We need an efficient and scalable way to clean up the Earth.
In order to relieve humans of the burden, perhaps we can leverage machines to take on the majority of plastic and garbage collection tasks associated with removing pollution from the environment.
There is good news. Humans have started doing this already. In Xi’an, China, there is a machine the size of a skyscraper whose sole purpose is to filter and purify the air.
Its extremely exciting to see humans embarking on these types of developments. Although, as there is no natural incentive to build these (due to the Tragedy of the Commons), perhaps governments can create artificial incentives, offering contracts to engineering and development contractors to build similar skyscrapers.
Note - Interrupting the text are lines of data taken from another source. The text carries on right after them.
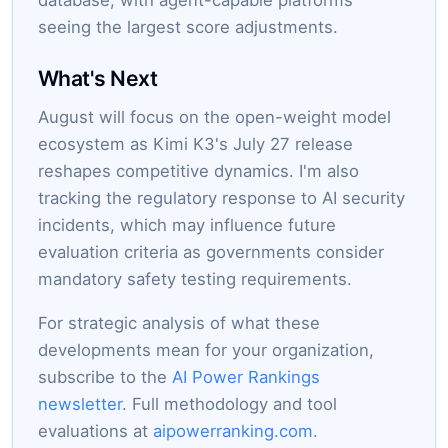
database, with agent-capable platforms
seeing the largest score adjustments.
What's Next
August will focus on the open-weight model
ecosystem as Kimi K3's July 27 release
reshapes competitive dynamics. I'm also
tracking the regulatory response to AI security
incidents, which may influence future
evaluation criteria as governments consider
mandatory safety testing requirements.
For strategic analysis of what these
developments mean for your organization,
subscribe to the
AI Power Rankings
newsletter
. Full methodology and tool
evaluations at
aipowerranking.com
.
But how about plastic waste? How might we begin to remove plastics from the environment?
To make any meaningful change, we must start somewhere. China began with the noble mission of reducing air pollution, and has built air filtration skyscrapers.
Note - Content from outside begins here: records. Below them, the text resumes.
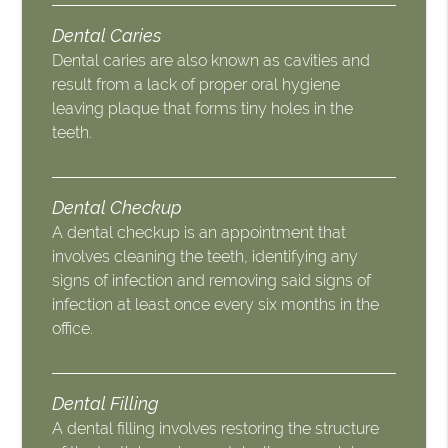
Dental Caries
Dental caries are also known as cavities and
result from a lack of proper oral hygiene
leaving plaque that forms tiny holes in the
teeth.
Dental Checkup
A dental checkup is an appointment that
involves cleaning the teeth, identifying any
signs of infection and removing said signs of
infection at least once every six months in the
office.
Dental Filling
A dental filling involves restoring the structure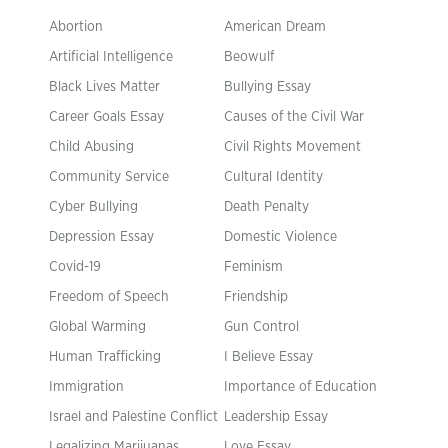
Abortion
American Dream
Artificial Intelligence
Beowulf
Black Lives Matter
Bullying Essay
Career Goals Essay
Causes of the Civil War
Child Abusing
Civil Rights Movement
Community Service
Cultural Identity
Cyber Bullying
Death Penalty
Depression Essay
Domestic Violence
Covid-19
Feminism
Freedom of Speech
Friendship
Global Warming
Gun Control
Human Trafficking
I Believe Essay
Immigration
Importance of Education
Israel and Palestine Conflict
Leadership Essay
Legalizing Marijuanas
Love Essay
To focus on removing plastics from the environment, targeting the ocean is a great place to start.
Cleaning the oceans with autonomous boats.
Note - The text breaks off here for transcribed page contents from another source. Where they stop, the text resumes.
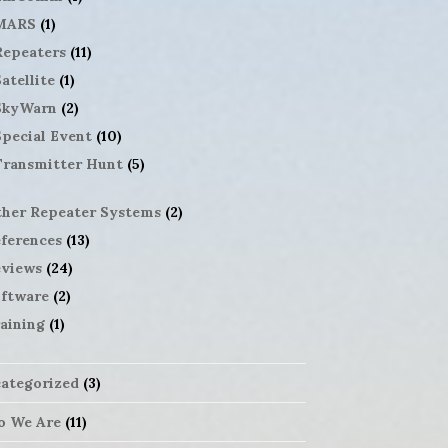
MARS
(1)
Repeaters
(11)
atellite
(1)
SkyWarn
(2)
Special Event
(10)
Transmitter Hunt
(5)
her Repeater Systems
(2)
ferences
(13)
views
(24)
ftware
(2)
aining
(1)
ategorized
(3)
 We Are
(11)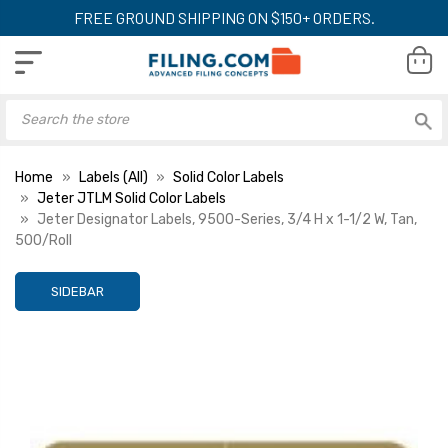
FREE GROUND SHIPPING ON $150+ ORDERS.
Home
Labels (All)
Solid Color Labels
Jeter JTLM Solid Color Labels
Jeter Designator Labels, 9500-Series, 3/4 H x 1-1/2 W, Tan,
500/Roll
SIDEBAR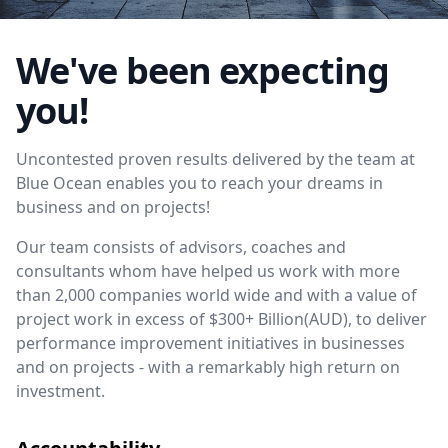
We've been expecting
you!
Uncontested proven results delivered by the team at
Blue Ocean enables you to reach your dreams in
business and on projects!
Our team consists of advisors, coaches and
consultants whom have helped us work with more
than 2,000 companies world wide and with a value of
project work in excess of $300+ Billion(AUD), to deliver
performance improvement initiatives in businesses
and on projects - with a remarkably high return on
investment.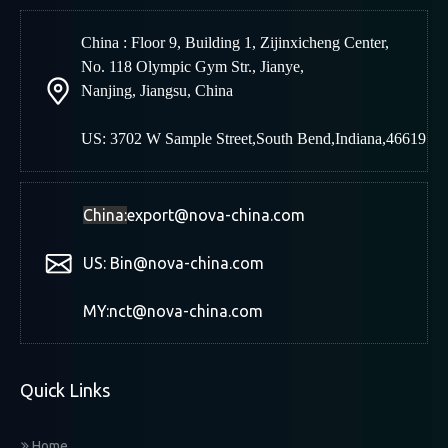
China : Floor 9, Building 1, Zijinxicheng Center,
No. 118 Olympic Gym Str., Jianye,
Nanjing
,
Jiangsu, China
US: 3702 W Sample Street,South Bend,Indiana,46619
China:
export@nova-china.com
US: Bin@nova-china.com
MY:nct@nova-china.com
Quick Links
Home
To remove pollution from the oceans, we need solar-powered autonomous boats whose sole purpose is dragging filtration systems through the ocean, and collecting plastic pollution.
Identifying plastic material from organic material and avoiding biological life will be important. Perhaps some sort of artificial intelligence image recognition could help identify plastic waste in the water.
Where to begin? Logically, the best places to deploy these robots are in near the areas of primary pollution – harbors, water ways, sewage outputs, etc.
Take the Ala Wai boat harbor in Honolulu, Hawaii.
The harbor connects the ocean to the Ala Wai canal.
A walk along the Ala Wai canal and a glance into the water will provide the onlooker with a glance at dirty water, old chairs, plastic bags, floating bottles, and more.
In a place as beautiful as Hawaii, its very sad to see any amount of garbage floating around.
And unfortunately, that water unfortunately carries bacteria, sewage, garbage, and more into the gorgeous turquoise waters surrounding the island of Oahu, and is ultimately dispersed across the entire world.
Remember, all the oceans are connected… despite different areas having different names, there is truly only one ocean on Earth. I saw a comedian on Instagram talk about the fact that there is truly only 1 ocean, and it made me think of this.
In terms of next steps, we need to find someone to build the robotic floating garbage collectors. It won’t be an easy task, but it is 100% possible.
Using an autonomy infrastructure tool such as Applied Intuition might help with the development of the software.
How much water can be filtered?
We should take a small area of the global water system like the Ala Wai canal, and deploy robotic cleaning ships here as a test. By measuring length * width we can calculate surface area, then performing various depth-measurements, we can take average depth and use this to calculate an estimate of total volume.
The throughput of each robotic boats will have an estimate of gallons per hour, or gallons per day etc.
In a perfect system, the boats will charge via some sort of docking station, or even run on solar power. They will need to be incredibly energy efficient, with no need to propel themselves too fast, they can remain largely stationary.
These may then be scaled up to larger ships that cruise across the ocean autonomously collecting garbage from the great pacific garbage patch and more.
To remove plastic from the ocean, it is only logical that we have water-filtration boats.
The white-paper presented above simply contains ideas. I am not doing these, I am just an idea maker.
And if you’ve made it to the end of this post, good news! These robots already do exist.
But if they already exist, why is there still so much plastic in the ocean? How much of an impact to these autonomous boats actually have on the reduction of plastic in the ocean?
And then of course a few follow up questions inevitably arise:
After collecting a large amount of the garbage, the important question then becomes what do we do with the plastic? It will be great to remove it from the ocean, but where do we put it as a final resting place?